Cabe recordar que la decisión de Cárdenas fue motivada por la
renuencia de las empresas privadas, que por entonces generaban y
distribuían energía en el país, a extender sus líneas a regiones
agrícolas de poca densidad de población, en las cuales obtenían márgenes
de ganancia menores que en los conglomerados urbanos. Por eso el
gobierno se planteó la creación de un sistema de generación, transmisión
y distribución de electricidad que no operara con fines de lucro sino
con criterios técnicos y de desarrollo económico y que pudiera, por
tanto, beneficiar al grueso de la población nacional con tarifas
mínimas. Así fuera de manera indirecta, pues, durante varias décadas la
CFE formó parte de los instrumentos del Estado para reducir la
desigualdad, propiciar la redistribución de la riqueza y alentar la
movilidad social.
Estos lineamientos no sobrevivieron al ciclo de gobiernos
neoliberales iniciado en los años 80 del siglo pasado. Mediante
sucesivas modificaciones constitucionales –desde las operadas por el
salinato al artículo 27 hasta la reforma energética impulsada en el
presente sexenio–, el gobierno ha ido entregando la generación de
electricidad a la lógica del mercado y actualmente la CFE compra a
empresas privadas (trasnacionales, en buena medida) una parte sustancial
de la energía que distribuye. Ello, aunado a las prácticas de
facturación poco escrupulosas, ha repercutido en un alza sostenida de
las tarifas eléctricas a lo largo de la década anterior, lo que a su vez
ha generado un vasto y ubicuo descontento social en contra de la hoy
empresa productiva del Estado. El malestar se ha expresado incluso en
movimientos de resistencia que lo mismo se desarrollan en barrios
urbanos que en comunidades rurales y no se limita al acuciante problema
de los cobros excesivos sino que cuestiona, en forma cada vez más clara,
los impactos ambientales negativos de los megaproyectos energéticos,
independientemente de que sean privados o públicos.

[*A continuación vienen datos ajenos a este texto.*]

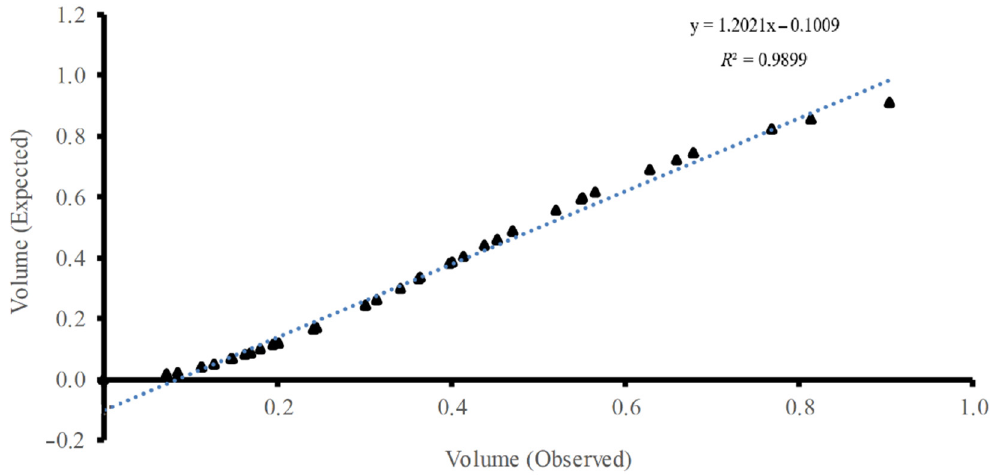
Figure 3. Observed vs. expected volume data.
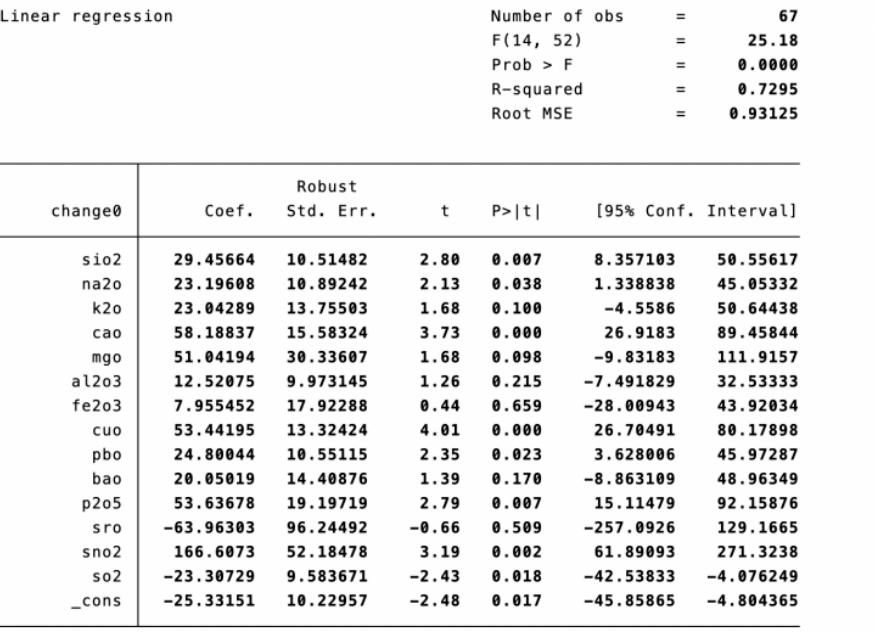
Figure 10. Components regression results of K-Means++ clustering.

Para colmo, y a pesar de programas supuestamente ecológicos
pero de carácter ornamental, la CFE experimenta un grave rezago en la
urgente tarea de emprender la transición energética hacia fuentes
renovables. El desarrollo de tales fuentes se ha dejado en manos
de
corporaciones privadas –como es el caso de las granjas eólicas–, en
tanto que la institución pública sigue construyendo centrales
termoeléctricas de ciclo combinado movidas por gas natural comprado al
extranjero, como la que inauguró ayer el presidente Enrique Peña Nieto
en Empalme, Sonora. La capacidad hidroeléctrica instalada, por su parte,
experimenta una preocupante obsolescencia, subsanada por las compras a
productores privados.
Hoy es claro que el modelo centralizado con que operó el organismo
durante el siglo pasado llegó a sus límites, pero más preocupante y
peligrosa es la pretensión de entregar cuotas de producción eléctrica
cada vez mayores al libre mercado. La CFE no debe seguir siendo usada
como plataforma para megaproyectos particulares de alta rentabilidad y
características depredadoras. Debe, en cambio, convertirse en palanca de
un nuevo modelo de electrificación distribuida, con sentido social,
basada en fuentes renovables (solar, mini y micro eólica e hidráulica,
geotérmica y de procesamiento de biomasa) de generación local
(comunitaria, barrial, municipal e incluso fórmulas de autoconsumo,
tanto individual como corporativo) y respeto al medio ambiente.